Don’t Expect You To Know Russian
Your average Russian may be surprised to hear you speak Russian. Don’t take this personally — they don’t think you are stupid or mocking their language. They have likely never heard a person from your country be fluent in Russian.
Perhaps they think you just learned a couple words, so when you give them your enthusiastic “Приве́т!” they may give you a short friendly response, giggle (хихи́кают) awkwardly, and switch back to English (перехо́дят на англи́йский).
The takeaway: Russians don’t switch back to English because they think your Russian is bad — they probably switch to English because every other foreigner they’ve met didn’t speak Russian. It’s not hard to convince them otherwise (убеди́ть их в обра́тном), though. Even something as basic as “Я немно́го говорю́ по-ру́сски” or “Я учи́л ру́сский язы́к в университе́те” will make you fluent in their eyes because it’s beyond what they’ve ever heard from a non-Russian.
Honorary Russian Speaker
If you live outside of Russia, perhaps you run into Russians at social functions. It’s natural you may try to speak to them in their language. Have you ever been in this situation only to have them awkwardly answer in English? Why would they snub you like that? Do they think your Russian is not good enough?
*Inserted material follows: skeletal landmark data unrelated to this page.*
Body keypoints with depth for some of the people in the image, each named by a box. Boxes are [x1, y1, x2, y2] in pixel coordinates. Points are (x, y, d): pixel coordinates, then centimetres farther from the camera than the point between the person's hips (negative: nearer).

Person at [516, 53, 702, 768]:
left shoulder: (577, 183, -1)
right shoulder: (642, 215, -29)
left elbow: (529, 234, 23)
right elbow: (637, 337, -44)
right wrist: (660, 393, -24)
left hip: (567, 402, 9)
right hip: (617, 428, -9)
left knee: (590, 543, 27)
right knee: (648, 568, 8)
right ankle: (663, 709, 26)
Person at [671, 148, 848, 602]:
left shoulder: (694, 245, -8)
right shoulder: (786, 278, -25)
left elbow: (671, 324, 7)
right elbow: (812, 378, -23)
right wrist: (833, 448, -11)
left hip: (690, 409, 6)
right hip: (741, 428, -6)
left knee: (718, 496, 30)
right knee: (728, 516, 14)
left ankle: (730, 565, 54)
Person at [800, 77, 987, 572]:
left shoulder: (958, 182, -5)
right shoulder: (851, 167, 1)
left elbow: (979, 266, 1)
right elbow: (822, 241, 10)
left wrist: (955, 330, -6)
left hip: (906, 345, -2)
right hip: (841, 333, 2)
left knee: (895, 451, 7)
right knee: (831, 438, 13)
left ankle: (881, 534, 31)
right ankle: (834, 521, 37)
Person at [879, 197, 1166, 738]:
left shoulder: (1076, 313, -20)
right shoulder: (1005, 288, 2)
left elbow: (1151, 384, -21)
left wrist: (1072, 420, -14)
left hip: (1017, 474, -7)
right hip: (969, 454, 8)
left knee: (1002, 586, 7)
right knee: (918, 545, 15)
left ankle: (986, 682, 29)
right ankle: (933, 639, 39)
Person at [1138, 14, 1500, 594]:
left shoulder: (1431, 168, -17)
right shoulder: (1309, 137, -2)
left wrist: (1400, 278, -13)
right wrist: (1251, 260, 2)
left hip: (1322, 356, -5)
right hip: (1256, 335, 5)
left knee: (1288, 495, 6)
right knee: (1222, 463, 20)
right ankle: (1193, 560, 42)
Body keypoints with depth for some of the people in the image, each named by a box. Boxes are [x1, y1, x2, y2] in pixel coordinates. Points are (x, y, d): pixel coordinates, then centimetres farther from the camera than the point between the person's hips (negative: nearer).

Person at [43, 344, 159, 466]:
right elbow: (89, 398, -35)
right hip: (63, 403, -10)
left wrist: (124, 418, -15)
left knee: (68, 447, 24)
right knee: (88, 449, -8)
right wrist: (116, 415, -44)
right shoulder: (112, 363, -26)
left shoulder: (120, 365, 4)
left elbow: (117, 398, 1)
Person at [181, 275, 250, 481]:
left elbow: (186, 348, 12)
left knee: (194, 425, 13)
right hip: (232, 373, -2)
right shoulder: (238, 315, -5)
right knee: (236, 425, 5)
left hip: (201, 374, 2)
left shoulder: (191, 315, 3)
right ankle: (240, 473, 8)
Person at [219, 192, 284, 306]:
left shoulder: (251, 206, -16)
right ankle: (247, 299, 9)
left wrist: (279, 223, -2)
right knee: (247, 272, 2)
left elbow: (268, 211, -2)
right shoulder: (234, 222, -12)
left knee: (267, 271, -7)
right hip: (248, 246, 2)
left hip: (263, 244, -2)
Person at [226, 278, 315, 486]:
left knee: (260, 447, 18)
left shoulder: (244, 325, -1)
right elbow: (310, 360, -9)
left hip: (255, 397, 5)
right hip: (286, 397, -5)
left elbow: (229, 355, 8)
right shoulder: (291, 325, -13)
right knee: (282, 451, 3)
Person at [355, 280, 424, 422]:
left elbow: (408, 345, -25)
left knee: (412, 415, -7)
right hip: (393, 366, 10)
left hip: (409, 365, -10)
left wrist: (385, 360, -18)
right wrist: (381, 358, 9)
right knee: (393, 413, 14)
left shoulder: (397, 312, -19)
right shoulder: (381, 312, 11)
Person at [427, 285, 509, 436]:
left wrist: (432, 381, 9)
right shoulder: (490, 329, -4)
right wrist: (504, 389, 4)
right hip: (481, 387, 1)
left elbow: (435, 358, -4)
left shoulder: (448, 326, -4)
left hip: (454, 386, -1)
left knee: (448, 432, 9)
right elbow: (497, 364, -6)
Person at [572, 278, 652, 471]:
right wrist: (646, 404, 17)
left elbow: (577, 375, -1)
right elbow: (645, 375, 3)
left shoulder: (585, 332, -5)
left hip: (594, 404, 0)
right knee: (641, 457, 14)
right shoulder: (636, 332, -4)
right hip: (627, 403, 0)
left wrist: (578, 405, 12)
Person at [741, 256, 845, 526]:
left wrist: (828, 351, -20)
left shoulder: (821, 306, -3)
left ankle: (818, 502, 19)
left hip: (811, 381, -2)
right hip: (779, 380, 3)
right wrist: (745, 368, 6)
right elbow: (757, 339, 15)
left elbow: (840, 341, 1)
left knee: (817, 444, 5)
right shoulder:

From what I’ve seen, sometimes speakers of Russian are shy about being singled out as such at an event where non-Russian speakers are present. They don’t want to be speaking a language most people around them don’t understand (I am talking about Russians living abroad, not about the tourist couple you saw in Turkey who had no qualms speaking Russian among people who couldn’t understand it). Moreover, speaking any foreign language in front of others often turns into a party trick (“Say something in Russian!”), and the person may not feel like being the entertainment for the night.
The takeaway: Try talking to that person in a more private conversation, when no non-speakers of Russian are present. Language meetups are also a good idea.
What has your experience been like when speaking to Russian? Were they willing to talk Russian?